As enterprises across various industries deploy AI-powered agents to automate internal tasks on a large scale, ensuring these agents can access the internet securely and in compliance with regulations has become a critical challenge. Start-up Tavily, which focuses on solving this issue, has announced a $20 million Series A funding round led by venture capital firm Insight Partners.

The company, which was founded just one year ago, has now raised a total of $25 million, primarily providing enterprise AI agents with web search and data extraction services that align with company policies.

In the financial industry, AI agents are widely used for fraud detection, requiring real-time analysis of massive transaction data. Sales organizations use AI agents to collect information about potential customers, searching for related data through the web and social media. These applications require AI agents to safely access the internet, following corporate policies while simulating the work of human researchers.

Investment, financing, money

George Mathew, managing director at Insight Partners, told TechCrunch: "Corporate governance, risk, and compliance are now extremely important; if left unchecked, it could turn into a lawless western frontier." Directly connecting agents to large language models like ChatGPT without enterprise-level security measures could lead to serious inappropriate outcomes.

Tavily was founded last year by data scientist Rotem Weiss, initially stemming from his open-source project GPT Researcher developed in 2023. This consumer-facing project was able to access real-time web data before ChatGPT connected to the internet. Weiss told TechCrunch, "It quickly gained popularity and soon received nearly 20,000 GitHub stars."

After ChatGPT and other large language models introduced web search features, Weiss launched Tavily, focusing on enterprise clients. Unlike GPT Researcher, Tavily provides toolkits for companies such as Groq, Cohere, MongoDB, and Writer, enabling their AI agents to search, crawl, and extract structured information from public and private sources.

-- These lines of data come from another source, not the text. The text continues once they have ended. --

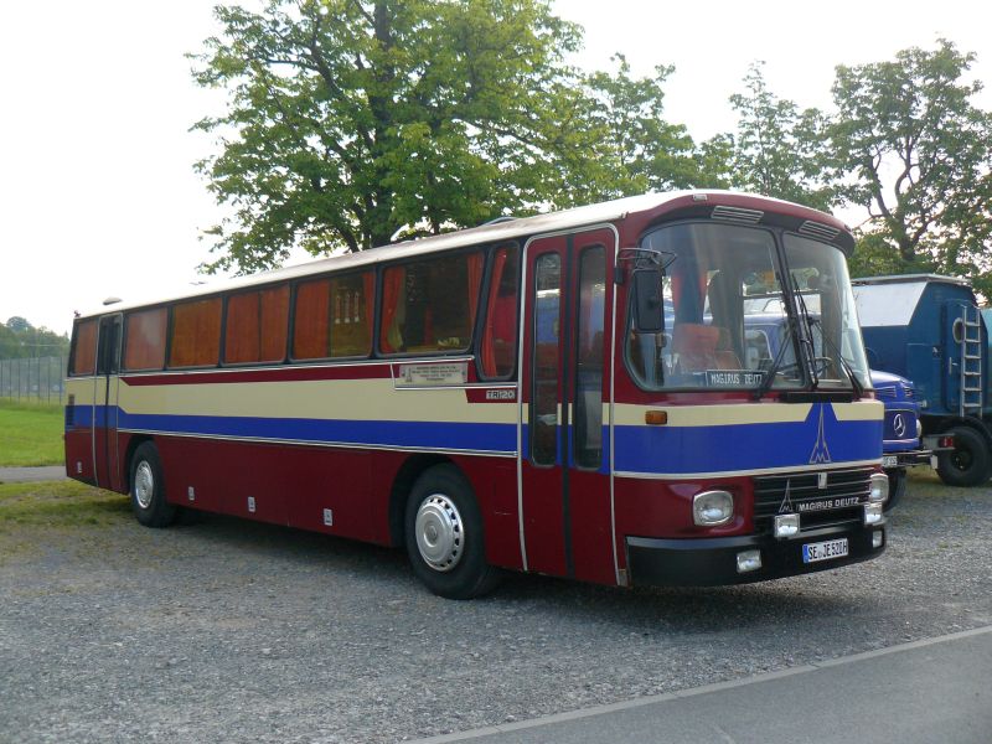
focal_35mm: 36
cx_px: 496
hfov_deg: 51.4
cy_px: 372
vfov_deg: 39.7
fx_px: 1032
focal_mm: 6
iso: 100
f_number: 2.8
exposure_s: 1/80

Although most AI agents are not yet connected to the internet, Weiss said Tavily's goal is to help the next billion AI agents access the internet safely.

In this niche market, Tavily faces several competitors. Exa recently secured a $17 million Series A funding round led by Lightspeed, NVIDIA, and Y Combinator. Another smaller startup, Firecrawl, also offers network search connection layer services. Additionally, OpenAI and Perplexity provide search solutions to independent developers.

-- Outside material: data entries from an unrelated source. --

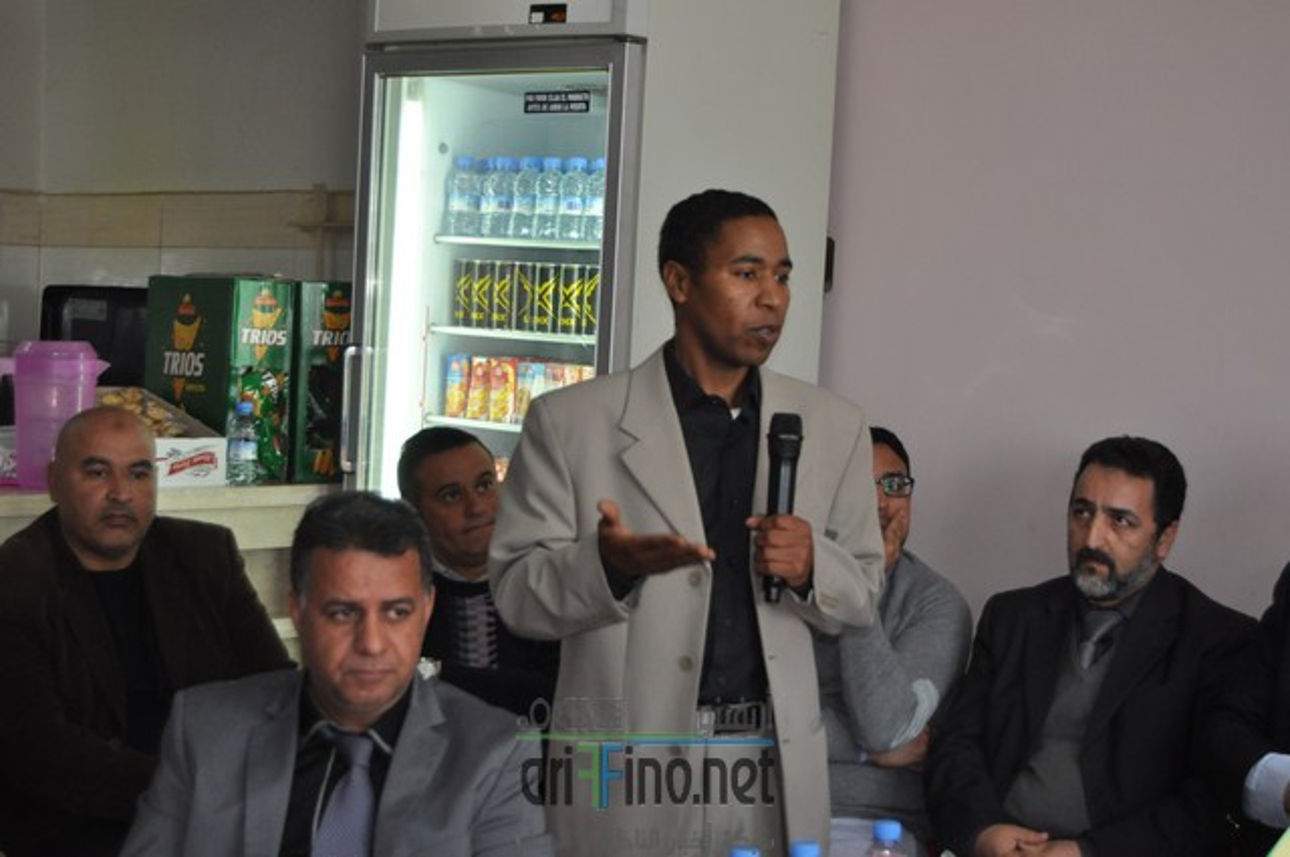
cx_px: 645
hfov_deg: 29.3
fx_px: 2469
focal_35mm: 69
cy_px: 428
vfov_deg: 19.7
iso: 800
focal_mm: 46
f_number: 5.3
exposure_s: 1/100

From the perspective of market demand, the need for secure internet access for AI agents is growing rapidly. As AI technology is deeply applied across industries, how to allow AI agents to fully utilize internet resources while ensuring data security and compliance has become an important issue in enterprise digital transformation.

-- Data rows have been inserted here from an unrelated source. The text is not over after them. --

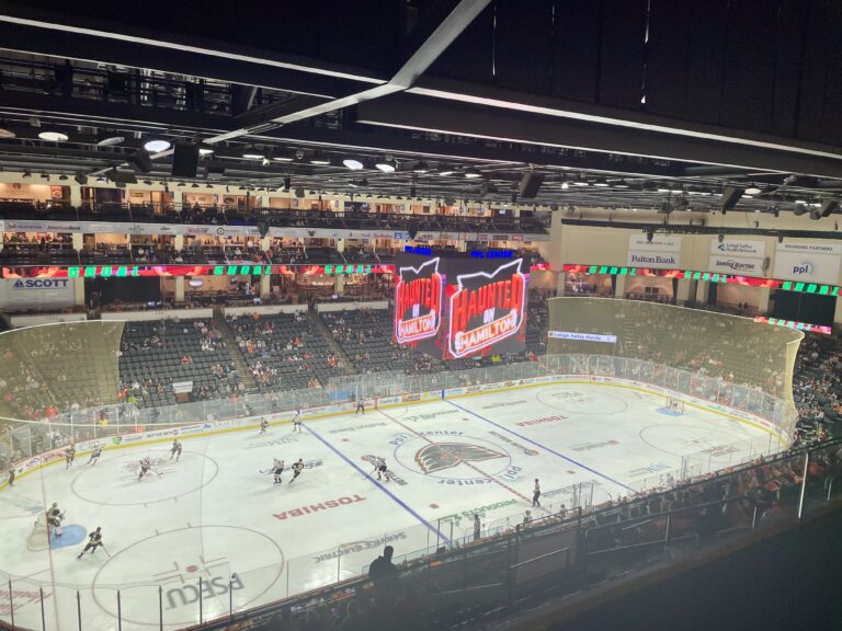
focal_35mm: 26
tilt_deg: -8.8
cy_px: 316
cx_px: 421
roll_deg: -2.4
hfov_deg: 67.3
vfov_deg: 53.1
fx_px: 632
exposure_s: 1/121
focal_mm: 4.2
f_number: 1.6
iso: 80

Tavily's successful funding round also reflects investors' confidence in enterprise-level AI infrastructure. With the trend of large-scale deployment of AI agents, companies that provide safe and compliant internet access services are expected to gain more market opportunities.

This round of funding will help Tavily further improve its enterprise-level AI agent web search platform, offering more enterprises safe and reliable intelligent agent internet solutions.